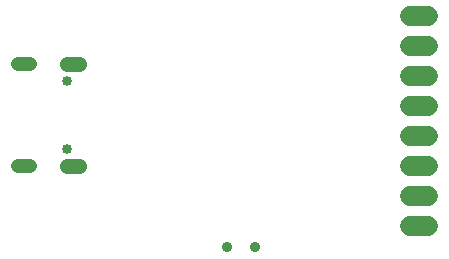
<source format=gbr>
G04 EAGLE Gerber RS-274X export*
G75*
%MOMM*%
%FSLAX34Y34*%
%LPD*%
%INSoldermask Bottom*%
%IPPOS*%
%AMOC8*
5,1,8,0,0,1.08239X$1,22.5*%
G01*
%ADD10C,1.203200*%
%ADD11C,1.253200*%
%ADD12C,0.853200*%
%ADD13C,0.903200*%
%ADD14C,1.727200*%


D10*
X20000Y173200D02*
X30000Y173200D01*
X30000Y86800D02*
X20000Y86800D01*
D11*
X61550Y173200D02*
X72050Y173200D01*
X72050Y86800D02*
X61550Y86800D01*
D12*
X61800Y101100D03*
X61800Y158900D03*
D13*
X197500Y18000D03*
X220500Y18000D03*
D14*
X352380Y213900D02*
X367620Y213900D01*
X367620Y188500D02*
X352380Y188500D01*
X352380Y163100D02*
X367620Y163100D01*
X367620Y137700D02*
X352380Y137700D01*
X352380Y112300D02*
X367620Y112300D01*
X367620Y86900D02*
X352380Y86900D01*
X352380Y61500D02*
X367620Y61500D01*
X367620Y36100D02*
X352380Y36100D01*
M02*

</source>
• • • • • • •
__Your instructions__
Exact copies of the line containing "X367620Y188500D02*" and of every line after it through the end of the entries are all that should be output.

__Written response__
X367620Y188500D02*
X352380Y188500D01*
X352380Y163100D02*
X367620Y163100D01*
X367620Y137700D02*
X352380Y137700D01*
X352380Y112300D02*
X367620Y112300D01*
X367620Y86900D02*
X352380Y86900D01*
X352380Y61500D02*
X367620Y61500D01*
X367620Y36100D02*
X352380Y36100D01*
M02*

</source>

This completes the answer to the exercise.